The lack of agreement between instruments measuring health utility in those with depression means that cost-effectiveness analyses may produce differing and potentially conflicting conclusions as to whether or not an intervention should be recommended for use in this population. In order for there to be consistency between the conclusions drawn from cost-effectiveness analyses a single instrument should be recommended and utilised in depression research – or, at the very least, there needs to be greater knowledge than is presently available about the implications of the choice of instrument. NICE currently recommends the EQ-5D-3L, but we found that the EQ-5D-3L was insensitive in depressed patients. The EQ-5D VAS is designed to elicit a participant’s own valuation of their HRQoL, rather than generating a population-based valuation. In the economic evaluation of medical interventions it is public money that is being considered and as such it seems appropriate to use population valuations. For this reason the EQ-5D VAS is unlikely to be used in cost-effectiveness analyses. There was no difference in the acceptability of the instruments in terms of completion rates, although, as outlined earlier, these completion rates may be artificially inflated by the presence of a research assistant who was able to clarify queries during questionnaire completion. The SF-6D and SF-12 new algorithm instruments outperformed the EQ-5D-3L (and EQ-5D VAS) in terms of instrument sensitivity and responsiveness to change. This suggests that the SF-6D and SF-12 new algorithm instruments may be more appropriate for use in depressed individuals and could be used relatively interchangeably.
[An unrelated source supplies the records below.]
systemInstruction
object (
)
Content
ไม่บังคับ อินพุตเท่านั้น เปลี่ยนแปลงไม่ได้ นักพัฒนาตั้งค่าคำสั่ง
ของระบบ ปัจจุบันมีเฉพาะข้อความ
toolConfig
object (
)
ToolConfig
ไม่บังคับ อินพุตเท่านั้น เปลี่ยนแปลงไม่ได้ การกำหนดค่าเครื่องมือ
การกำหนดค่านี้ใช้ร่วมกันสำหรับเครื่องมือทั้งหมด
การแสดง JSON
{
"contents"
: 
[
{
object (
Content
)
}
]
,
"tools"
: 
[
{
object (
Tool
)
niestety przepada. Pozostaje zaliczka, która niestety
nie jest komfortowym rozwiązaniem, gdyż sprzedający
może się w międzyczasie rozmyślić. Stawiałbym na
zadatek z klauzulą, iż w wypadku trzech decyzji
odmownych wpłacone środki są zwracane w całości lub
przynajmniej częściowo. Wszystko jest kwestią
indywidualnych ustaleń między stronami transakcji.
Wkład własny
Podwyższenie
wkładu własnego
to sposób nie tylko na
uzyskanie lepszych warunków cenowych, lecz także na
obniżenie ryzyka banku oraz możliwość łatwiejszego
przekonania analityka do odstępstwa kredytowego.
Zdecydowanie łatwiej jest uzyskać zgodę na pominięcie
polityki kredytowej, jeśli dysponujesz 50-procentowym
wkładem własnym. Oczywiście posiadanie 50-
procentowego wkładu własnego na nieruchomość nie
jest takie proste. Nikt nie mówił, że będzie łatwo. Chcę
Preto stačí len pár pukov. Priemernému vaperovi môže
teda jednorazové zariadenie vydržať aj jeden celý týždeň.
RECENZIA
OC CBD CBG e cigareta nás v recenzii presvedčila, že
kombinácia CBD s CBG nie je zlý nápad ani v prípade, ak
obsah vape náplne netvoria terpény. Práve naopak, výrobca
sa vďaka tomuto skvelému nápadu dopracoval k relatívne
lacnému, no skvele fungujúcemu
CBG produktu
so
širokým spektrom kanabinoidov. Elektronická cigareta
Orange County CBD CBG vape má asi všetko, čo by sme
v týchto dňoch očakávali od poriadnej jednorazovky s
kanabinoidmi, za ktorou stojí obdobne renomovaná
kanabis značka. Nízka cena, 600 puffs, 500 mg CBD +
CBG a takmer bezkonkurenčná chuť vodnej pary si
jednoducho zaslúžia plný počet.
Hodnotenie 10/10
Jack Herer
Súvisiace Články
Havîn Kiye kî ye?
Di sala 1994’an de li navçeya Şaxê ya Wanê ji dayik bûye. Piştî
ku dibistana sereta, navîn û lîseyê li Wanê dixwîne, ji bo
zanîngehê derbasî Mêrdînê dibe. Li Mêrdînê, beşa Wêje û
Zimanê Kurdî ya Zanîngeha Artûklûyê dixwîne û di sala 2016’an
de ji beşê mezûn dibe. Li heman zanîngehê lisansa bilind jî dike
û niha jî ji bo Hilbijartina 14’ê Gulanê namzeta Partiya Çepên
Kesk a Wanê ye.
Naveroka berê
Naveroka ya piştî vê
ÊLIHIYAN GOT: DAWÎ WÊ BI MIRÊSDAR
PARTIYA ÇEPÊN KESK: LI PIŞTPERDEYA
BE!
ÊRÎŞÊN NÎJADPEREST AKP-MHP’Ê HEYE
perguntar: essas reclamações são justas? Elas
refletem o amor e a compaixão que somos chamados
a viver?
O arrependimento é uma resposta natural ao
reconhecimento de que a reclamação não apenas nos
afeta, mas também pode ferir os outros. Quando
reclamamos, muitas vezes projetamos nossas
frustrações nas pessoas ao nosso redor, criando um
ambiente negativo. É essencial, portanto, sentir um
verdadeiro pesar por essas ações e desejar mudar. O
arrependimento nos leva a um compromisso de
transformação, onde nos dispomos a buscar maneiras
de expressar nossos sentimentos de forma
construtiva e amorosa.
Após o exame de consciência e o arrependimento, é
However, as the SF-12 is frequently included as an outcome measure in trials, the SF-12 new algorithm has the advantage that it permits evaluation of health utility without the need for an additional questionnaire, thus reducing patient burden and potentially increasing follow-up rates.
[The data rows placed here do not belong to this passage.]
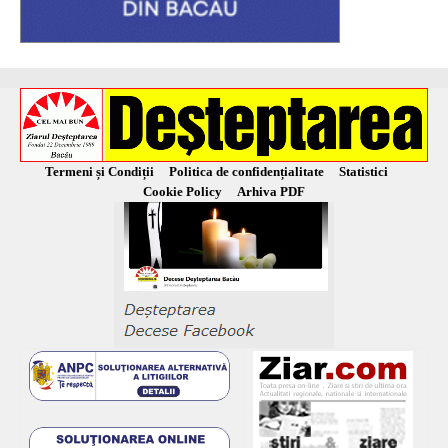
Termeni și Condiții
Politica de confidențialitate
Statistici
Cookie Policy
Arhiva PDF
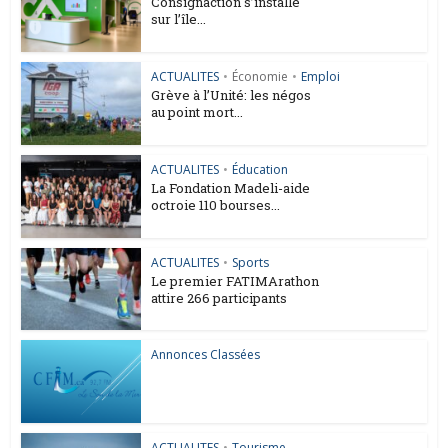
Consignaction s’installe
sur l’île...
ACTUALITES
•
Économie
•
Emploi
Grève à l’Unité: les négos
au point mort...
ACTUALITES
•
Éducation
La Fondation Madeli-aide
octroie 110 bourses...
ACTUALITES
•
Sports
Le premier FATIMArathon
attire 266 participants
Annonces Classées
ACTUALITES
•
Tourisme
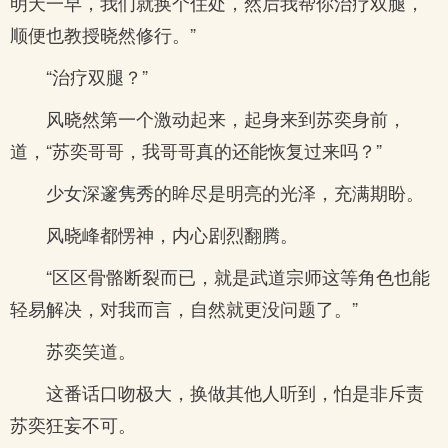
明天一早，我们就换个住处，然后我帮你治疗双腿，
顺便也教授晓然修行。”
“治疗双腿？”
风晓然第一个激动起来，起身来到苏奕身前，
道，“苏奕哥哥，我哥哥真的还能恢复过来吗？”
少女深邃隽秀的眸尽是明亮的光泽，充满期盼。
风晓峰都愣神，内心剧烈翻腾。
“区区骨骼断裂而已，就是武道宗师这等角色也能
轻易解决，对我而言，自然就更没问题了。”
苏奕笑道。
这番话口吻极大，换做其他人听到，怕是非斥责
苏奕狂妄不可。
NICE guidance currently states that the EQ-5D-3L should be used for the estimation of QALYs in the assessment of medical interventions. However, NICE permits the use of alternative measures when there is evidence that the EQ-5D-3L is not appropriate within a specific patient group in terms of certain criteria such as validity and responsiveness [4]. A new version of the EQ-5D, the EQ-5D-5L, consisting of dimensions with five levels rather than three has been developed in an attempt to increase sensitivity and reduce the issue of ceiling effects. The valuation exercise for this instrument is still ongoing but once complete this instrument warrants further investigation of the type presented here [38]. Nevertheless, this study suggests that a depressed population may represent one such patient group where the current form of the EQ-5D is not the most suitable instrument for the measurement of health utility and an alternative method should be used. Further research is needed to confirm and contextualise these findings in populations of depressed patients who are not involved in a clinical trial setting, and where account may be taken of a range of data collection processes. In the meantime, we would recommend the use of the SF-12 based instruments for the assessment of HRQoL in depressed patients.